Task statement ->
Among the entries that follow, some lines contain the word "redesign". Show all of them.

Saved data entries:
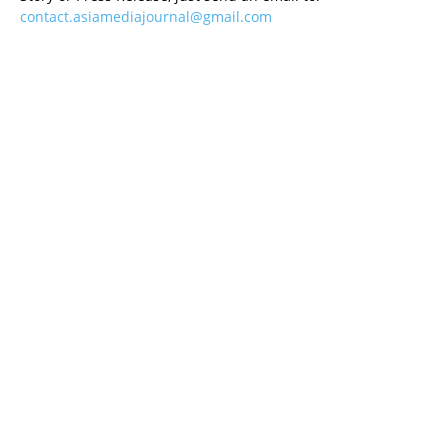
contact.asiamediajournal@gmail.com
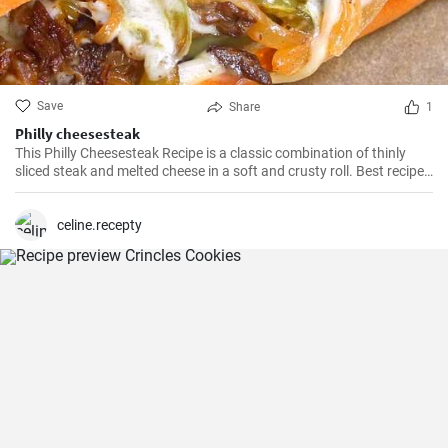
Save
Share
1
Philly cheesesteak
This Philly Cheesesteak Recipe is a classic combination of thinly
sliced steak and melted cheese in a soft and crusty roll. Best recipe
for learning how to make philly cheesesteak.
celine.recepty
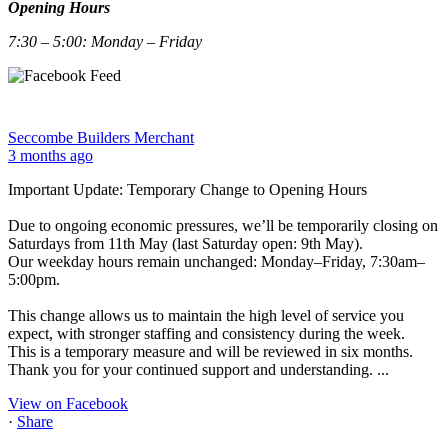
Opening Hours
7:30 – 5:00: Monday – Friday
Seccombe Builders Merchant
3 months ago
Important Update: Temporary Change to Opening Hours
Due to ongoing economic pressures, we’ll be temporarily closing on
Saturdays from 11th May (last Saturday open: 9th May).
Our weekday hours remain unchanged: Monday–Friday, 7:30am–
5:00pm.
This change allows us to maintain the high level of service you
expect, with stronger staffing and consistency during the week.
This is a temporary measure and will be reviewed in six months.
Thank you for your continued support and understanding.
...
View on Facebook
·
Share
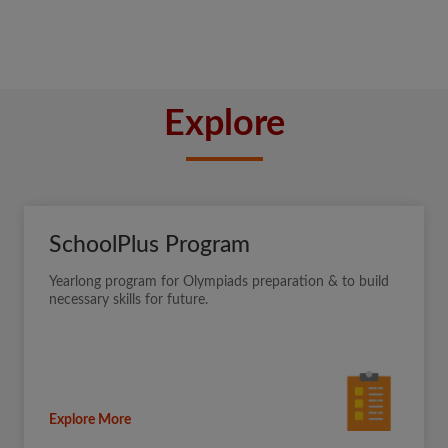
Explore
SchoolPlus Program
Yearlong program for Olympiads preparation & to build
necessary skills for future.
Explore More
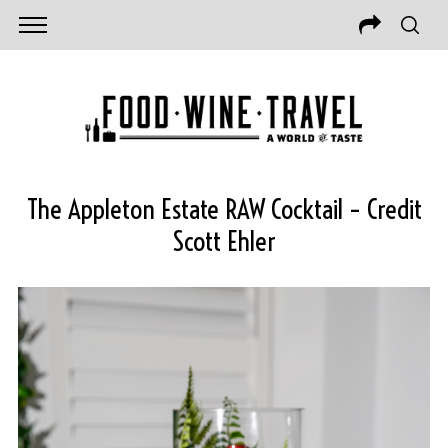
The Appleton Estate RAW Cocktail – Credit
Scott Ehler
---
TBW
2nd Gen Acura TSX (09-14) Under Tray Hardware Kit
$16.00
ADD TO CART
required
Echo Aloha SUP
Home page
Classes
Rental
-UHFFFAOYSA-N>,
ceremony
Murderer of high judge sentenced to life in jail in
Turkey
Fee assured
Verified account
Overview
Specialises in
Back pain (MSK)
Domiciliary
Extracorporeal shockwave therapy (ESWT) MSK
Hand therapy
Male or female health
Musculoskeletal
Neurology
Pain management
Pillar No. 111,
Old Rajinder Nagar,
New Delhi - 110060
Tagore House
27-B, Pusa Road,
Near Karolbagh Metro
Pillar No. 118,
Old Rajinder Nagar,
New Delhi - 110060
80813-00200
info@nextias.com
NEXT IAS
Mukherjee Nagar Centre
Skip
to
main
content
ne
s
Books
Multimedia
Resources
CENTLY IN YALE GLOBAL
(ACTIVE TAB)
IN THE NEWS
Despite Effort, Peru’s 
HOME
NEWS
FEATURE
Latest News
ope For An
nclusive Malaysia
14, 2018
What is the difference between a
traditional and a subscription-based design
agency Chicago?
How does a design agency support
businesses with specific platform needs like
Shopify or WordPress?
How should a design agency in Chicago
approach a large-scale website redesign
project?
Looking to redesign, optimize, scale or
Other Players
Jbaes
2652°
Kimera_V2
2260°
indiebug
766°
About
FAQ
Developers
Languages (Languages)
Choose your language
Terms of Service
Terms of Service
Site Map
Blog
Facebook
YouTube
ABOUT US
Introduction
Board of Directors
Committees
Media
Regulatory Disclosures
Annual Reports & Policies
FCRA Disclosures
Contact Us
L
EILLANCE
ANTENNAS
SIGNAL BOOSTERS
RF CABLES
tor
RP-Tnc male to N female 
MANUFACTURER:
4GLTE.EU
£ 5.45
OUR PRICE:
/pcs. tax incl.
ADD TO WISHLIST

Result of this task ->
approach a large-scale website redesign
Looking to redesign, optimize, scale or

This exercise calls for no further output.